Death is never comfortable, never quite right. Even when there is hope, there is also grief and loss, even though it's temporary, it's still loss. And it's of the most personal kind of loss: relational. I guess in this aspect, there are many around me walking dead. Broken relationships, a precursor to death. The kind of temporary, yet man-made infinitude of separation.

I hate death...in all its forms.

I will praise the Lord, Jesus Christ, who unites and reconciles under His glorious grace! He who defeated and defeats death, in all its forms. He is the one who equalizes us all, enemy and friend, at the cross. There we find that we are all equally screwed-up in our sin and our self-deception, unable to fix ourselves, save ourselves, comfort ourselves, but where we simply see that we have disowned the One Truth, God Himself.
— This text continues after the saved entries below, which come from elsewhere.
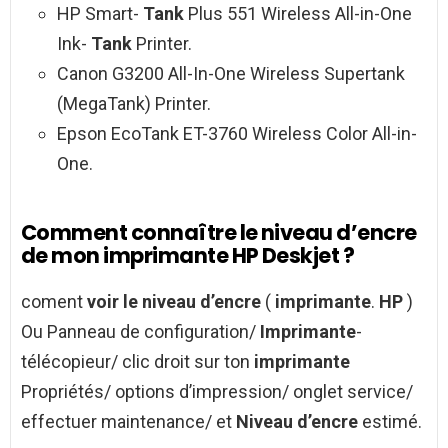
HP Smart-
Tank
Plus 551 Wireless All-in-One
Ink-
Tank
Printer.
Canon G3200 All-In-One Wireless Supertank
(MegaTank) Printer.
Epson EcoTank ET-3760 Wireless Color All-in-
One.
Comment connaître le niveau d’encre
de mon imprimante HP Deskjet ?
coment
voir le niveau d’encre
(
imprimante
.
HP
)
Ou Panneau de configuration/
Imprimante
-
télécopieur/ clic droit sur ton
imprimante
Propriétés/ options d’impression/ onglet service/
effectuer maintenance/ et
Niveau d’encre
estimé.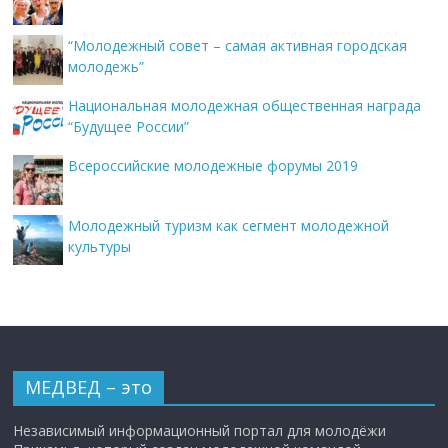
“Молодежный совет – самая активная городская
молодежь”
Национальная молодежная общественная награда
“Будущее России”
Всероссийские молодежные форумы 2019
Молодежный туризм как сегмент молодежной
культуры
МЕДВЕД – это
Независимый информационный портал для молодёжи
Thank God for God!! He who stoops down to fix us, reconcile us, save us, make us right, simply by His gracious heart and powerful act of redemption when He offered up Jesus in our place. What kind of God is this? He hates death, too? And in another strange paradox, He defeats death with death. He reconciles us by the death of His Son! I will speak good of Jesus!

I still hate death. But I will not wallow in this hatred, but rather I will speak of the One who has defeated death in all its forms. Jesus, the One who is bringing all things together under His Kingship. The One who defeated death by laying down His own life in all His glory and rising up from the ashes never to die again, to rule over all that is created, bringing life from death. O worship Him, my soul. Let us not again take Him for granted and wallow in the dread, but let us build up His reputation as the Life-Giving King over all.